Multiple studies presented by the NextGen Stars examined factors that contribute to immunotherapy responses. One study characterized how patient-specific neoepitopes affected T-cell responses to immunotherapy. Another study uncovered that the efficacy of a CD40 agonist in combination with an immune checkpoint inhibitor for pancreatic ductal adenocarcinoma could be partially due to the expansion and accumulation of systemic and local antitumor T cells. A third study examined how a patient’s metabolism impacted overall survival when treated with nivolumab, an anti-PD-1 immune checkpoint inhibitor. They found that patients treated with nivolumab who had greater tryptophan-to-kynurenine conversion had reduced overall survival. Finally, researchers of another study examined the therapeutic potential of inhibiting protein degradation to induce immune-cell infiltration and immunogenic cell death in cancer cells with microsatellite instability. 

Breast Cancer 

Two presentations in one of the NextGen Stars sessions focused on breast cancer. One study examined asymmetry in breast density and its association with breast cancer risk factors and reported that asymmetry was not correlated with other known risk factors. The second study examined the response of breast cancer to PI3Kα inhibitors, a type of targeted cancer therapy. They found that patients whose tumors had multiple mutations in the PIK3CA gene had greater responses to these inhibitors. 
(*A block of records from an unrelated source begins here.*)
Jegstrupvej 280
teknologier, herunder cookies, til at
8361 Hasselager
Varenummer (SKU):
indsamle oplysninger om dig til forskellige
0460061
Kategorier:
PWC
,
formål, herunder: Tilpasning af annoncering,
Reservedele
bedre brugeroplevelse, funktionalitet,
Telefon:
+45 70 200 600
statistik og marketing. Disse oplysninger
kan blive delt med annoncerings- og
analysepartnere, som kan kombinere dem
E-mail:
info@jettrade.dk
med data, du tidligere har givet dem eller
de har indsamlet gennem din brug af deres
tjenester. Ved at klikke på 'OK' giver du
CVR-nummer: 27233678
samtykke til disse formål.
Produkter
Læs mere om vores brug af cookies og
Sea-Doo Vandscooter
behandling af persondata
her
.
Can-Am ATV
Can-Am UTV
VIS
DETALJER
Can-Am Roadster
AACR Award for Outstanding Achievement in Basic Cancer Research 

In addition to presentations by NextGen Stars, the second session also included recognition of the recipient of the inaugural AACR Award for Outstanding Achievement in Basic Cancer Research, which recognizes early-career investigators under the age of 46 for meritorious contributions to basic cancer research. This year’s recipient was Cigall Kadoch, PhD, an assistant professor of pediatric oncology at Dana-Farber Cancer Institute, assistant professor of pediatrics at Harvard Medical School, and an Institute Member at the Broad Institute of MIT and Harvard. She received the award for her research on the SWI/SNF chromatin remodeling complexes and their impact on cancer.  

As explained by Kadoch, perturbations of SWI/SNF subunits alter the function of the complexes and contribute to at least 20 percent of human cancers. Kadoch’s research has uncovered insights into the composition, assembly, structure, and function of these complexes. 

Cigall Kadoch, PhD

“This award is particularly important to me as it signifies the excitement around the work we have done and the likely many ways our peer scientists see it being valuable going forward— from a basic biological understanding of human cancer to the development of new classes of targeted therapeutics,” Kadoch said. 
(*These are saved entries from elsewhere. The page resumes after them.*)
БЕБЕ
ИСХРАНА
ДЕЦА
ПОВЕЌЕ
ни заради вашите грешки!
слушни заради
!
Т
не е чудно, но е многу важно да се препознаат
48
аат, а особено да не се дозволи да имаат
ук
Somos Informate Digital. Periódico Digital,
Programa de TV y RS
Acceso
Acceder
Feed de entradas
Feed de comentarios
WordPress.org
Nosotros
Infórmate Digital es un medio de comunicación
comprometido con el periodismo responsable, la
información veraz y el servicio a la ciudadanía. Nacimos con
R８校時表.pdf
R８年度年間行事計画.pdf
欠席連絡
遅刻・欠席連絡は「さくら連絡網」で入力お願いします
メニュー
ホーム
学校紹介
She also acknowledged the work of graduate students, postdoctoral fellows, research staff, collaborators, and others in her research, adding that “these are groups of people who have not been afraid to venture out into the unknown, break down barriers to progress, and tackle challenging experiments to uncover new biology.” 

Together, the breadth of research presented during the two NextGen Stars sessions highlights the impact early-career investigators have on advancing cancer research.